SELECTED TEXT.
========================

The Nats faced the Mets in their final series, and the visitors from Queens won the first game. But the Nats swept a Saturday doubleheader and finished the season with a 15 to 5 victory on Sunday the 27th, tying the Metropolitans for fourth place in the division. Juan Soto finished the season leading the majors in on-base percentage, slugging percentage, and OPS, and winning the NL batting title. Trea Turner led the majors in hits and tied for the NL lead in triples.

Despite having three outstanding hitters, the Nats’ overall offense this month was only mediocre. Their on-base percentage of .335 ranked sixth in the NL, and their slugging percentage of .408 ranked eighth. The park-adjusted overall offense measure, wRC+, was 97, ranking ninth. And defense was a pretty clear weakness as well.

The Nats continued to struggle with starting pitching this month. The starters had an ERA in September of 5.10, 12th in the NL, and a park-adjusted ERA– of 111, 11th in the league. Their strikeout rate of 21.3% ranked 12th, their walk rate of 8.6% ranked 7th, and they were the worst in the league in home-runs allowed per nine innings at 1.87.

The Nats’ bullpen wasn’t much better. Their ERA for the month was 5.19, 12th in the NL. Their fielding independent pitching (FIP) was 5.41, tied for 13th. And the pen was third worst in home runs allowed per nine innings, with 1.69. On the other hand, in high-leverage situations this month the pen was not bad, recording 27 shutdowns (second in the league), and 15 meltdowns (7th fewest).


14–14 (.500)

Pythagorean Record:

14–14 (4.93 R/G – 4.96 RA/G)

========================

EXERCISE A. Write out the part of the records that opens with the line containing "pose: elev=289.8 azim=274.2" and closes with the line containing "Dot at: (256, 232)", with both of those lines included.

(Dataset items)
========================

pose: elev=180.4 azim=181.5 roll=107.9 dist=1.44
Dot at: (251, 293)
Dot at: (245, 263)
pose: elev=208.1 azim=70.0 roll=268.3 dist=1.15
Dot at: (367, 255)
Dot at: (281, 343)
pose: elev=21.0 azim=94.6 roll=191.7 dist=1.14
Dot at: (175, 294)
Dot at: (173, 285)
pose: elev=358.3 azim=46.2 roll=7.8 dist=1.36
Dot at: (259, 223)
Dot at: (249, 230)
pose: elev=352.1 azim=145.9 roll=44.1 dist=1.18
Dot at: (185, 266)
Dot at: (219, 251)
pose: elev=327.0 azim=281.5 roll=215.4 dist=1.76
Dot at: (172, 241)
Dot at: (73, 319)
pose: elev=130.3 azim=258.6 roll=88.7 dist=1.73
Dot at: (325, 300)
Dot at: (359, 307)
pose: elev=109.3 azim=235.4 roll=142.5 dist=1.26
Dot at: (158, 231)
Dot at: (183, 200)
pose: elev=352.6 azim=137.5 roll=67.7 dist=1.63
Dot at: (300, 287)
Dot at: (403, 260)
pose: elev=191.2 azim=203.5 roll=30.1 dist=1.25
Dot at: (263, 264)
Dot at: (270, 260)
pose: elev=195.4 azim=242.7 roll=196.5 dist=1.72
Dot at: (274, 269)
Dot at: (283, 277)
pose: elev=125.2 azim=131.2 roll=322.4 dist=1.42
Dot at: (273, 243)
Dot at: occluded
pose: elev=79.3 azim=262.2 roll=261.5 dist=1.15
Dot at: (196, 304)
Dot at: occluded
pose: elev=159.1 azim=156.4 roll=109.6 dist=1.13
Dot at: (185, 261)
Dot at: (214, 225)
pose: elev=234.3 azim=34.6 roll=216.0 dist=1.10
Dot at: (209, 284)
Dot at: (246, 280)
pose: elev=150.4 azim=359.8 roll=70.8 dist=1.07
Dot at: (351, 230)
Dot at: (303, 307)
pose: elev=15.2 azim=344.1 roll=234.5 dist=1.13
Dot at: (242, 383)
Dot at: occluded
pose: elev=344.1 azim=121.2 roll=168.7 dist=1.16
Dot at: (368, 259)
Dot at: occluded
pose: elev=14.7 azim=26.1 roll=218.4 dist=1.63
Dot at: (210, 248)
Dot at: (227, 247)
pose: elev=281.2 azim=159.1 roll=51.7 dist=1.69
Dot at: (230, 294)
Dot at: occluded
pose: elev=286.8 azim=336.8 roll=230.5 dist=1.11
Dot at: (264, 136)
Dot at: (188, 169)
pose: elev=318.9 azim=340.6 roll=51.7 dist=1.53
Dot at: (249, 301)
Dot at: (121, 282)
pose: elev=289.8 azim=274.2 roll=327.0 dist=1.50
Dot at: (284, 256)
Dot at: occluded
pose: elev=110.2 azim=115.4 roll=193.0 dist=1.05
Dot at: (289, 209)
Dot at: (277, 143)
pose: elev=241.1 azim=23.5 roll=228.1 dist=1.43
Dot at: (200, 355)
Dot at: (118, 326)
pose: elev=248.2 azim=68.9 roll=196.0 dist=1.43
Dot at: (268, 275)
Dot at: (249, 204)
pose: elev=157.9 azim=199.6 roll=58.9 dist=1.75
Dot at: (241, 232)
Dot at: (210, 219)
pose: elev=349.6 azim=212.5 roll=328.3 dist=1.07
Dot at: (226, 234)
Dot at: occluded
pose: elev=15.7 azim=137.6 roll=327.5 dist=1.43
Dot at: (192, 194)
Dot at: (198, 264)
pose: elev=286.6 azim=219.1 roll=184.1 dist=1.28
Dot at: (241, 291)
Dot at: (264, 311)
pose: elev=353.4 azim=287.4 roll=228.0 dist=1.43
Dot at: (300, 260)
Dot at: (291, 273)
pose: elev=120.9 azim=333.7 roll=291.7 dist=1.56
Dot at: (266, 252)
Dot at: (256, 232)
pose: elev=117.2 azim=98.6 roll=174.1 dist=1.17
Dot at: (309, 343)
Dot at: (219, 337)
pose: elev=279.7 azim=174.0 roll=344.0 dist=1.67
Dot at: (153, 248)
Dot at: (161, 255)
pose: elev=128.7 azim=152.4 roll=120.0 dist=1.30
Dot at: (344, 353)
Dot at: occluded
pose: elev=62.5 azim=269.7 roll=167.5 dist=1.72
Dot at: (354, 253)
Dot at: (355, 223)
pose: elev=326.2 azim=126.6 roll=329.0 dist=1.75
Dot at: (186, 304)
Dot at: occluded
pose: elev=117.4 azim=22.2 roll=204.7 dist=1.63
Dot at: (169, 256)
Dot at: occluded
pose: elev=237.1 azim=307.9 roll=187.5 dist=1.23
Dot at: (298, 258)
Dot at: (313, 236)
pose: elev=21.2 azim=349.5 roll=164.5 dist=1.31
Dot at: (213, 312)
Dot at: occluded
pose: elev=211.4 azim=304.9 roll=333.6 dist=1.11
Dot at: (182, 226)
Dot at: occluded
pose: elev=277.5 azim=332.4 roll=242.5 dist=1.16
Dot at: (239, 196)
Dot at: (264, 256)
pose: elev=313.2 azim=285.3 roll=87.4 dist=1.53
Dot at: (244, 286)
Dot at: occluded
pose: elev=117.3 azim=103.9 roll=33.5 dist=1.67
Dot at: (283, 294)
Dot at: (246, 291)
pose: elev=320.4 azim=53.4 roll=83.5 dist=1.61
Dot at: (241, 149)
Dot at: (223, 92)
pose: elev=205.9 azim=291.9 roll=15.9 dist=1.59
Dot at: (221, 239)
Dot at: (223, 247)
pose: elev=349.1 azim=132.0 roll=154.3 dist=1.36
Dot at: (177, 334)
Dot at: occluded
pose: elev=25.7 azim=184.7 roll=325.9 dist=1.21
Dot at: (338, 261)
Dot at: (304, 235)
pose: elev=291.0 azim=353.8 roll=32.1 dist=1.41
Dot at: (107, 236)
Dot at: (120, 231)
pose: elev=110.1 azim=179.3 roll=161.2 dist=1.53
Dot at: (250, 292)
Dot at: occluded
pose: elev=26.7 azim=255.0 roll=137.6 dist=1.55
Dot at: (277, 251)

========================

EXERCISE B. Reproduce the part of the Nats recap that opens with the words containing "The Nats’ bullpen" and closes with the words containing "R/G – 4.96 RA/G)", but swap "bullpen" for "relief corps".

EXERCISE ANSWER A.
pose: elev=289.8 azim=274.2 roll=327.0 dist=1.50
Dot at: (284, 256)
Dot at: occluded
pose: elev=110.2 azim=115.4 roll=193.0 dist=1.05
Dot at: (289, 209)
Dot at: (277, 143)
pose: elev=241.1 azim=23.5 roll=228.1 dist=1.43
Dot at: (200, 355)
Dot at: (118, 326)
pose: elev=248.2 azim=68.9 roll=196.0 dist=1.43
Dot at: (268, 275)
Dot at: (249, 204)
pose: elev=157.9 azim=199.6 roll=58.9 dist=1.75
Dot at: (241, 232)
Dot at: (210, 219)
pose: elev=349.6 azim=212.5 roll=328.3 dist=1.07
Dot at: (226, 234)
Dot at: occluded
pose: elev=15.7 azim=137.6 roll=327.5 dist=1.43
Dot at: (192, 194)
Dot at: (198, 264)
pose: elev=286.6 azim=219.1 roll=184.1 dist=1.28
Dot at: (241, 291)
Dot at: (264, 311)
pose: elev=353.4 azim=287.4 roll=228.0 dist=1.43
Dot at: (300, 260)
Dot at: (291, 273)
pose: elev=120.9 azim=333.7 roll=291.7 dist=1.56
Dot at: (266, 252)
Dot at: (256, 232)

EXERCISE ANSWER B.
The Nats’ relief corps wasn’t much better. Their ERA for the month was 5.19, 12th in the NL. Their fielding independent pitching (FIP) was 5.41, tied for 13th. And the pen was third worst in home runs allowed per nine innings, with 1.69. On the other hand, in high-leverage situations this month the pen was not bad, recording 27 shutdowns (second in the league), and 15 meltdowns (7th fewest).


14–14 (.500)

Pythagorean Record:

14–14 (4.93 R/G – 4.96 RA/G)